ИЗУЧИТЕ МАТЕРИАЛ:
- a) Изложите в виде краткого списка абзац фрагмента о Гаврилине, начинающийся словами «Не стану доказывать», сохранив его основные факты.
- b) Определите, соответствуют ли фрагменту о Гаврилине следующие утверждения: (i) Гаврилин делал пометы на полях книг; (ii) содержание произведений Гейне Гаврилин постигал, читая их в подлиннике; (iii) библиотека Гаврилина состояла только из нотных изданий. На каждое утверждение ответьте «да» или «нет» и приведите решающие слова фрагмента в точной цитате.
- c) Продолжите текст о Гаврилине, начав сразу после его последнего предложения.

ФРАГМЕНТ ДОКУМЕНТА:
Не стану доказывать свое предположение относительно литературного дара Гаврилина – чтобы убедиться в его таланте, читателю достаточно раскрыть книги «О музыке и не только» и «Слушая сердцем». Библиотека Валерия Александровича включала помимо нотных изданий и собраний сочинений классиков русской и зарубежной литературы редчайшие фолианты. Художественная проза и поэзия, материалы по философии, истории религии, зарубежной и отечественной истории – каждая вновь приобретенная книга обязательно прочитывалась. На полях Гаврилин делал пометы, многое запоминал и потом мог цитировать наизусть. Может ли подобная осведомленность вкупе с талантом прозаика служить свидетельством литературной глухоты? Что касается любви (почему-то взятой критиком в кавычки) к поэзии Генриха Гейне – она на самом деле прошла через всю жизнь Гаврилина. На стихи этого автора он создал целый ряд сочинений. Музыкальность стиха Гейне он постиг через особое, композиторское слышание музыки Шуберта, Шумана, написанной на слова этого автора, а само содержание произведений немецкого романтика раскрывалось ему сквозь призму русских переводов.

СВЕДЕНИЯ:
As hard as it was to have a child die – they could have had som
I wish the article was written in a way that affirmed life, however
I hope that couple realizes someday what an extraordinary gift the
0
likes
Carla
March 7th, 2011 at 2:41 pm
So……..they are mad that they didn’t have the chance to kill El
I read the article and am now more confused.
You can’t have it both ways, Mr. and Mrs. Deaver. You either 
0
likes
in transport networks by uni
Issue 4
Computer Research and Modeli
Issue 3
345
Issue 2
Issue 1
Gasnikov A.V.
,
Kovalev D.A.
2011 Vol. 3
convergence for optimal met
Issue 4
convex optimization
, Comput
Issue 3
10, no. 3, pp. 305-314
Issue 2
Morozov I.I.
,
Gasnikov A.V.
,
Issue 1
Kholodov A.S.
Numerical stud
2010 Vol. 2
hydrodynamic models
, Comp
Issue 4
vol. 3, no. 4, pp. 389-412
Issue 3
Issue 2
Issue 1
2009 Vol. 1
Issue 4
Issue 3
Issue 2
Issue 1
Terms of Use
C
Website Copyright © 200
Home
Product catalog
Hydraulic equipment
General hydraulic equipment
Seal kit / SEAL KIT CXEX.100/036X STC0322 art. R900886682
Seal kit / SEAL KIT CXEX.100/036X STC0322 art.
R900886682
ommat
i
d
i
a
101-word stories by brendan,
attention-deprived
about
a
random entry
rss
==
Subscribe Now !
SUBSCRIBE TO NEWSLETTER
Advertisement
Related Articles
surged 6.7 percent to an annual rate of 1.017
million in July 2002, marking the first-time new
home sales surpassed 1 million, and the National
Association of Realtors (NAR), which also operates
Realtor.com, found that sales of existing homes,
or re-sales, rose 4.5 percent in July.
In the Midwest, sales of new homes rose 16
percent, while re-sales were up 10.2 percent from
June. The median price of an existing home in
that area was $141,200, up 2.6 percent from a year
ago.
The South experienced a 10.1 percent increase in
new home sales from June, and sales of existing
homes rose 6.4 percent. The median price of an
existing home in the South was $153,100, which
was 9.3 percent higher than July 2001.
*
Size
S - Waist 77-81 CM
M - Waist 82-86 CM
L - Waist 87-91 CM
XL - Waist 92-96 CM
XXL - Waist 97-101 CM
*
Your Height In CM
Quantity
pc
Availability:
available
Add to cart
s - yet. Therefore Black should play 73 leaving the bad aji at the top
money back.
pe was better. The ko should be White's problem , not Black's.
---
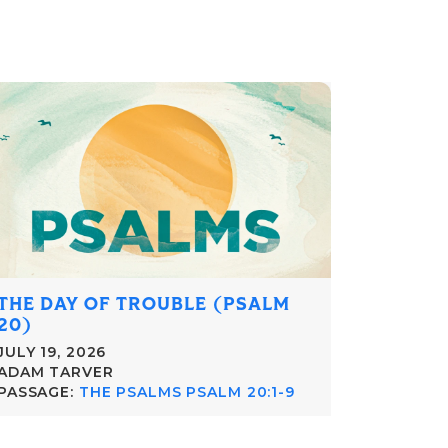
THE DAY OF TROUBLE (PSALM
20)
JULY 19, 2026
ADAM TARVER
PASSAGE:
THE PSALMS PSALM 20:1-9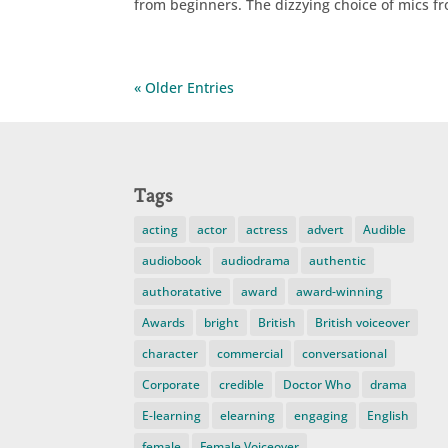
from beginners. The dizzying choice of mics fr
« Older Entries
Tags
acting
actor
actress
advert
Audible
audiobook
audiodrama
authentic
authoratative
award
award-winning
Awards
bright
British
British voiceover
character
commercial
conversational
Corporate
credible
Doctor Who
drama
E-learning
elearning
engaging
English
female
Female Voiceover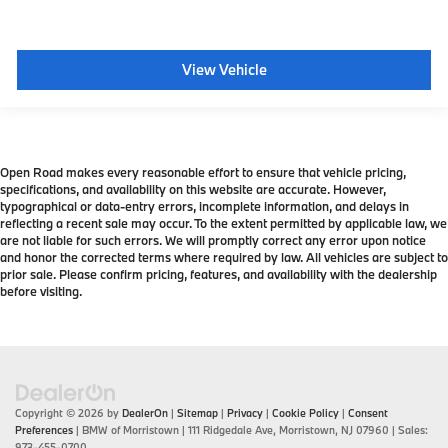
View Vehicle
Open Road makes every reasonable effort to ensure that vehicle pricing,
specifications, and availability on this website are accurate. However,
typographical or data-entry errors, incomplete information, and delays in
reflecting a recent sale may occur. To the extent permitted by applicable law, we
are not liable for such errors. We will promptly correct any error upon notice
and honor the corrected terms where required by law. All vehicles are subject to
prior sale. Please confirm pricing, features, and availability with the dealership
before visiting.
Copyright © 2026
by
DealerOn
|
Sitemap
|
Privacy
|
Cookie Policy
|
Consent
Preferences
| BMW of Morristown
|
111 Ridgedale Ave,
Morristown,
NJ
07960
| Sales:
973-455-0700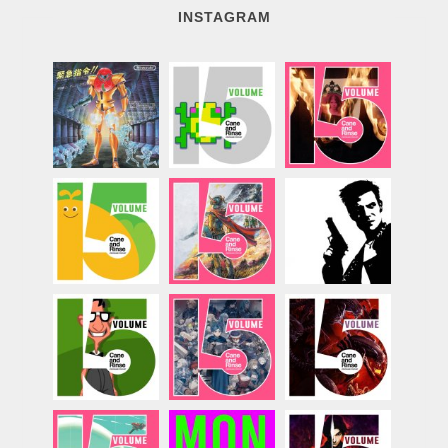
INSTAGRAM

ОТВЕТЫ ПО НОМЕРАМ:
- a)
- Литературный дар Гаврилина подтверждают его книги «О музыке и не только» и «Слушая сердцем».
- Помимо нотных изданий и собраний сочинений классиков русской и зарубежной литературы, в его библиотеке были редчайшие фолианты.
- Каждую новую книгу он обязательно прочитывал, будь то проза, поэзия или материалы по философии, истории религии, зарубежной и отечественной истории.
- Читая, он делал пометы на полях, многое запоминал и мог цитировать наизусть.
- По мысли автора, такая осведомленность вкупе с талантом прозаика не может свидетельствовать о литературной глухоте.
- Любовь к поэзии Гейне, которую критик взял в кавычки, прошла через всю жизнь Гаврилина. На стихи этого поэта он создал целый ряд сочинений.
- Музыкальность стиха Гейне Гаврилин постиг через музыку Шуберта и Шумана на эти стихи, а содержание произведений — через русские переводы.

- b)
(i) Да: «На полях Гаврилин делал пометы».
(ii) Нет: «само содержание произведений немецкого романтика раскрывалось ему сквозь призму русских переводов».
(iii) Нет: «Библиотека Валерия Александровича включала помимо нотных изданий и собраний сочинений классиков русской и зарубежной литературы редчайшие фолианты».

- c)
Коли речь зашла о переводе и «литературной глухоте», предоставим слово Анастасии Гаврилиной: «Утверждение о том, что композитор был «литературно глух», поскольку не имел возможности читать Гейне в подлиннике, как минимум странно. Допустим, рецензент читает английскую и немецкую прозу и стихи в оригинале и поэтому литературно к ним не глух. А читал ли он Гомера, Катулла, Конфуция, Басе, Боккаччо, Гюго, Маркеса, Мицкевича, Хайяма, да что там – «Слово о полку Игореве», которое без перевода на современный русский мало кому понятно? Наверняка ведь читал – но в переводе. Для того и придуман был перевод, чтобы «глухие» к чужому языку читатели и слушатели смогли услышать его звучание и вычленить мелодию из кажущейся какофонии. Действительно, в переводе всегда присутствует личность и стиль переводчика. Но это вовсе не означает, что в нем теряется автор. Напротив, поэтический перевод следует принципам максимального сохранения не только содержания, но и авторского стиля: размера, ритма стиха, его звуковой структуры.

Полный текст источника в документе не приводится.